Der langjährige Boss des deutschen Rekordmeisters will sich also nicht vordrängeln - aber eigentlich doch? Es gibt in Deutschland einen feststehenden Plan, in welcher Reihenfolge die Gesellschaft geimpft wird, derzeit sind die Über-80-Jährigen dran. Erst kürzlich haben Olympia-Sportler selbst mehrheitlich abgelehnt, eine Sonderbehandlung bekommen zu wollen. Warum sollte für Fußballer etwas anderes gelten? Bis seine Profis also einen Impfstoff verabreicht bekommen, dauert es noch lang. Womöglich zu lang für Rummenigge, dem man wohlwollend unterstellen kann, dass er sich um seine Sportler kümmert, sich also auch um ihre Gesundheit sorgt. Schließlich musste er bereits mehrfach erleben, dass seine Angestellten wegen einer Corona-Infektion ausfallen, wie aktuell Leon Goretzka und Javi Martinez, die nicht mit zur Klub-WM nach Katar reisen konnten.
Man könnte ihm aber auch ganz schnöde unterstellen, dass er sein "Humankapital" nicht weiter vergeudet sehen will, dass sie für ihr Geld das Beste geben können. Schließlich fehlt mit Goretzka einer der Top-Spieler seines an Top-Spielern nicht gerade armen Kaders. Der dann auch noch nach Katar fliegen dürfte - für den wohl unwichtigsten Pokal, den es im Fußball zu gewinnen gibt. In ein Land, das die Menschenrechte laut Amnesty International mit Füßen tritt, bei dem der FC Bayern aber keine Probleme mit einer langjährigen, geschäftlichen Partnerschaft hat. Vorbildlich ist anders.
Privilegien en masse
Ohnehin haben Profifußballer eine ganze Reihe von Privilegien in dieser Pandemie: Sie dürfen ihrer Arbeit nachgehen, während Kunstschaffende seit gefühlten Ewigkeiten zur Untätigkeit verdonnert sind. Sie werden andauernd auf das Virus getestet, während etwa niedergelassene Ärzte, Lehrerinnen und Erzieher sowie Verkäufer meist darauf hoffen müssen, sich nicht angesteckt zu haben. Sie dürfen reisen - der FC Bayern sogar nach Katar, vom Robert-Koch-Institut als Risikogebiet eingestuft, wo die Sieben-Tage-Inzidenz weit höher liegt als in Deutschland. In ein Land, über das das Auswärtige Amt derzeit sagt: Bitte nicht dorthin fliegen.
Dass sie dort erst mit Verspätung ankommen, ist für Rummenigge und Co. Grund genug, sich "total verarscht" zu fühlen. Die Münchner wollten nach dem verspäteten Hinflug partout nicht anerkennen, dass auch für sie Regeln gelten - und Flugverbot nun einmal Flugverbot ist. Vorbildlich ist anders. Der FC Bayern darf sogar aus Katar nach München zurückkehren, ohne in Quarantäne zu müssen, da für Sportler eine Ausnahme von der sonst geltenden Pflicht existiert.

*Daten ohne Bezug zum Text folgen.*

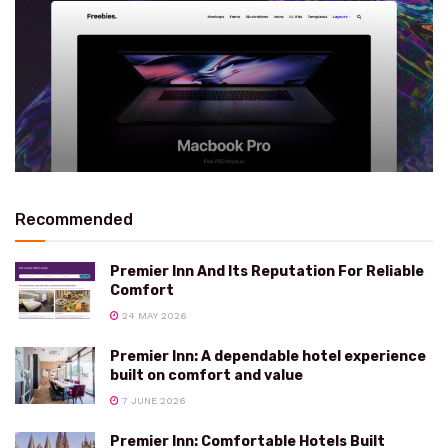
Recommended
Premier Inn And Its Reputation For Reliable
Comfort
24 MAY 2026
Premier Inn: A dependable hotel experience
built on comfort and value
7 JUNE 2026
Premier Inn: Comfortable Hotels Built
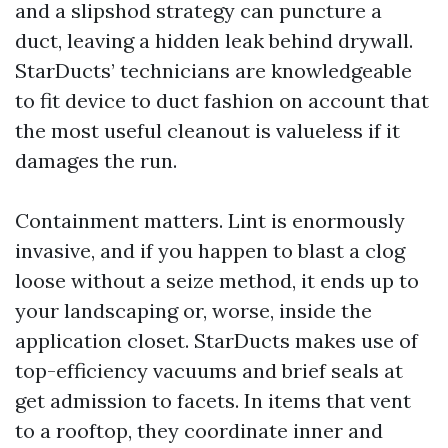
and a slipshod strategy can puncture a
duct, leaving a hidden leak behind drywall.
StarDucts’ technicians are knowledgeable
to fit device to duct fashion on account that
the most useful cleanout is valueless if it
damages the run.
Containment matters. Lint is enormously
invasive, and if you happen to blast a clog
loose without a seize method, it ends up to
your landscaping or, worse, inside the
application closet. StarDucts makes use of
top-efficiency vacuums and brief seals at
get admission to facets. In items that vent
to a rooftop, they coordinate inner and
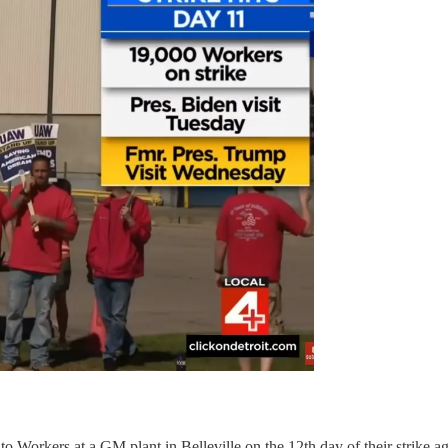
to Workers at a GM plant in Belleville on the 12th day of their strike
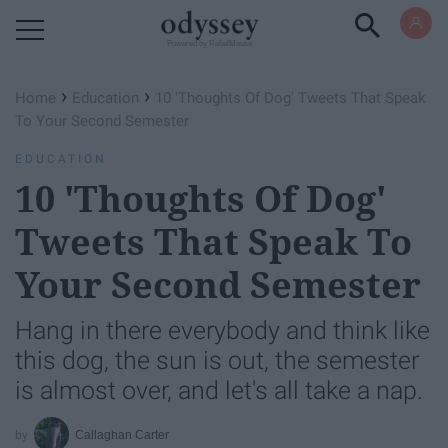
Powered by RebelMouse
›
›
Home
Education
10 'Thoughts Of Dog' Tweets That Speak
To Your Second Semester
EDUCATION
10 'Thoughts Of Dog'
Tweets That Speak To
Your Second Semester
Hang in there everybody and think like
this dog, the sun is out, the semester
is almost over, and let's all take a nap.
Callaghan Carter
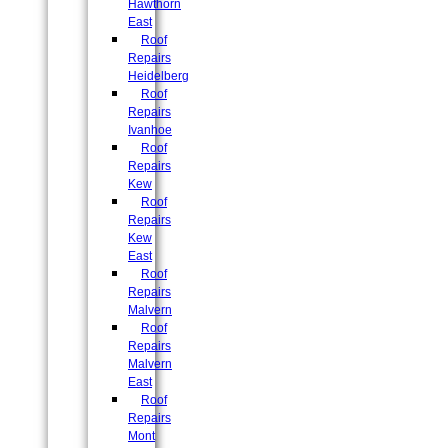
Hawthorn
East
Roof
Repairs
Heidelberg
Roof
Repairs
Ivanhoe
Roof
Repairs
Kew
Roof
Repairs
Kew
East
Roof
Repairs
Malvern
Roof
Repairs
Malvern
East
Roof
Repairs
Mont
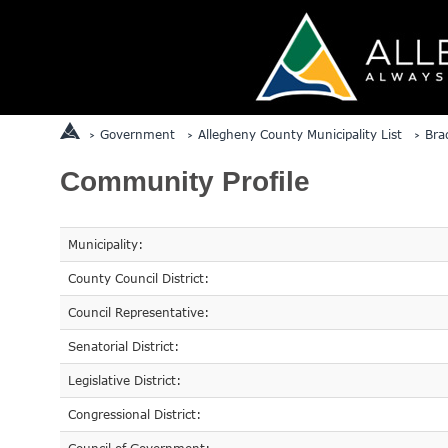
Government
Allegheny County Municipality List
Bra
Community Profile
Municipality:
County Council District:
Council Representative:
Senatorial District:
Legislative District:
Congressional District:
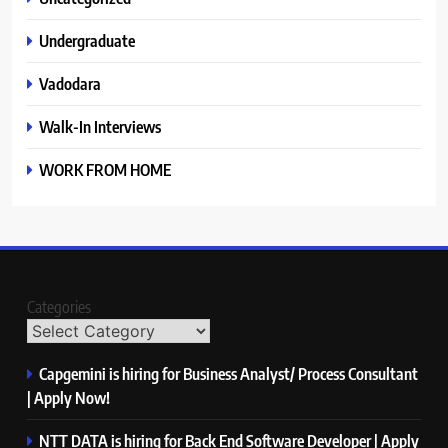
Undergraduate
Vadodara
Walk-In Interviews
WORK FROM HOME
Categories
Capgemini is hiring for Business Analyst/ Process Consultant
| Apply Now!
NTT DATA is hiring for Back End Software Developer | Apply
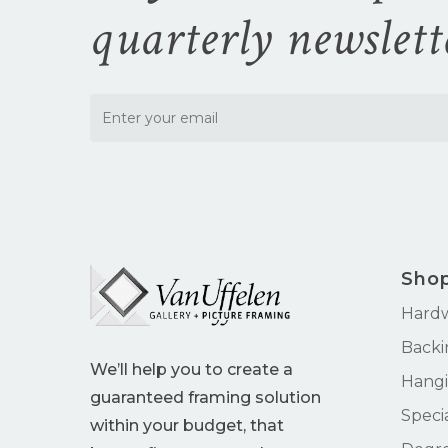
quarterly newslett
Sho
Hard
Backi
We’ll help you to create a
Hangi
guaranteed framing solution
Speci
within your budget, that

Dazu kommt, dass Fußballer zwar Idole sind, sich entgegen der Annahme Rummenigges aber nur bedingt als Vorbild eignen. Die meisten halten sich sicherlich an die Regeln, nehmen sich zurück und einige kümmern sich sogar um ihre Mitmenschen. Andere aber torpedieren all die Bemühungen und gehen zum Friseur oder lassen sich tätowieren - und sind auch noch so ignorant und stellen Fotos davon selbst ins Netz. Rummenigge sollte da Erfahrung gesammelt haben, schließlich war Corentin Tolisso einer dieser Sünder. Vorbildlich ist anders.
Auch könnte sich Rummenigge an die eigene Nase fassen - im wahrsten Sinne. Denn auch ein Jahr nach Beginn der Pandemie lässt er im Stadion noch immer seine Nase aus der Maske hängen. Vorbildlich ist anders.

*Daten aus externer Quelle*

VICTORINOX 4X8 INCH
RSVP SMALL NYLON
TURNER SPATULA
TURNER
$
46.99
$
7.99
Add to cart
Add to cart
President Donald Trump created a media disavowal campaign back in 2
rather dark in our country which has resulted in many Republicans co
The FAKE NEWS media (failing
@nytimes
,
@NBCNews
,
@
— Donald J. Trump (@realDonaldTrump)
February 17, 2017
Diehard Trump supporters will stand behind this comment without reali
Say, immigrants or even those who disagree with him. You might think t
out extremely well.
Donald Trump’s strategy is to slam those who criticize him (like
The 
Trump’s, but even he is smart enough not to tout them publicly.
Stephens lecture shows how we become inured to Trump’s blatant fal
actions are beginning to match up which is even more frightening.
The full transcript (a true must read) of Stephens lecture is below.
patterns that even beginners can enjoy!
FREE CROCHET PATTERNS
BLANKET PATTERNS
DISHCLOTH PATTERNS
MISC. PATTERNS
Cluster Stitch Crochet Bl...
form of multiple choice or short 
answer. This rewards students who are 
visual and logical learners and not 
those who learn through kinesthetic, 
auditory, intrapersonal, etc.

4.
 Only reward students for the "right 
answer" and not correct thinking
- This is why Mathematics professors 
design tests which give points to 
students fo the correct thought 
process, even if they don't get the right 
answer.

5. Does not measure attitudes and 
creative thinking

Tatsächlich gäbe es durchaus Argumente für eine frühzeitige Impfung von Profisportlern: Die dauernden Testungen in den Ligen würden wegfallen und damit Kapazitäten frei werden. Das Risiko für Kontaktpersonen - etwa Flugpersonal, Stadionreporter oder Helfer im Stadion - sich anzustecken, würde sinken. Doch den gesellschaftlichen Beitrag als Vorbild können Fußballer für die breite Gesellschaft nicht leisten.